Effy Wild, a wonderful artist whose Book of Days project I belong to, is working on jumpstarting her blog with a plan to blog every day in September. As any of you who read along here know, I keep meaning to blog more frequently and then get distracted, which is a nice way of saying I am nit as disciplined about posting as I once was. 

Nine years ago on January 1, I decided I would take a photo first thing each morning from my window every day for the year. I could not tell you why I wanted to do this but I did. I had no idea if I would sustain my commitment to the project — my ex-husband and I had attempted a 21 day shape up program at least 10 times and had never gotten past day 6, so indicators were that I was posing a real challenge to myself. But I did it. Each and every day, first thing, I took my photo. And at the end of the year I had this wonderful sequence of photos, which I called From My Window, showing the day by day play of the seasons in the bit of the landscape visible from that window.

Things to think about while working on a possible new project

The other day I received two emails which turned out to maybe be pivotal. One from someone I worked on the Jung and feminism book asked me what I am working on these days. Good question. The other was an invitation to apply for a multidisciplinary retreat to develop a next step in our work - intimidating and intriguing. Both emails set me off on a lot of reflection and a mixture of excitement and anxiety. 

As is my habit when an new possibility is gestating, I spent time today cleaning out old files and ran across  this piece on the state  of Post-Jungian psychoanalysis and  psychotherapy by Andrew Samuels. Which led me into the archives of this blog where I retrieved the following post from more than 8 years ago. Still relevant too, I believe. 

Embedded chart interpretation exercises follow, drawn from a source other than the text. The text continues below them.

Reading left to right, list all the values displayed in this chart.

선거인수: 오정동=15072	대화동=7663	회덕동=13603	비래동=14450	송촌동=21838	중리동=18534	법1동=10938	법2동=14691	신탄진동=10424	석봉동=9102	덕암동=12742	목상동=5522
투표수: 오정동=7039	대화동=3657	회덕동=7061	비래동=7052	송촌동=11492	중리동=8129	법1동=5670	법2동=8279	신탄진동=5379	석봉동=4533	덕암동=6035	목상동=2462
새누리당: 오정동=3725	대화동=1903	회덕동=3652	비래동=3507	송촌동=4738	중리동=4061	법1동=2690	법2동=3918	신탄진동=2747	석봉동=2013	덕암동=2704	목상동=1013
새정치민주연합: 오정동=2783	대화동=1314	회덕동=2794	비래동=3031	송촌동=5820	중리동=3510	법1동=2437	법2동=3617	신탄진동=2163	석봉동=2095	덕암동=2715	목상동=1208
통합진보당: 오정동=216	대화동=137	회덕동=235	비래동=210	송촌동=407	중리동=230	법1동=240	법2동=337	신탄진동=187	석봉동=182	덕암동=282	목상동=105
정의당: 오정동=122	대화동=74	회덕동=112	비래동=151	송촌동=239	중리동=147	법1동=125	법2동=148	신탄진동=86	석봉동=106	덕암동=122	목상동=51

It’s time to stop moaning about attacks on psychotherapy, whether it is about the managed care crisis in the United States or a media onslaught in the UK. The managed care situation, in which insurers have declined to pay for long-term psychotherapy, is a disaster in one sense. But it is also a terrific opportunity for American Jungian analysts to redefine their professional identities, and also, in my view, to do something that will be good for their souls. As fees in the United States had got too high, and hence the incomes of some of the analysts had become too large. This was not just a Jungian problem, it is also a psychoanalytic one. It has to do with the professional self-image of the psychotherapists being aligned with the professional self-image and hence income expectations of gynaecologists, ophthalmologists, surgeons and the like. Is that really where analysts are, in terms of their location in culture and in society? Are we not in fact more healthily and usefully and accurately aligned with pastoral counsellors, ministers of religion, social workers, academics, and so forth? I think that if fees are cut, people in the United States will continue to seek out Jungian and indeed other forms of depth therapy in spite of the fact that the bill is not being picked up - or at least not very significantly being picked up - by an insurance company.

Samuels is right that a major consequence of psychotherapy aligning itself with the medical model has been this expectation that we should earn what medical specialists earn. Now whether or not what they earn is excessive is another issue altogether and one I don't want to tackle just now. And yes, I know all about the economics of malpractice insurance costs and the expense of an office staff and all of that, none of which accounts for the fact that every surgeon I know has a bigger house and far more expensive car than I will ever have or even want and that means that there is plenty left over after all that onerous overhead is covered.


© Cheryl Fuller, 2016. All  rights reserved.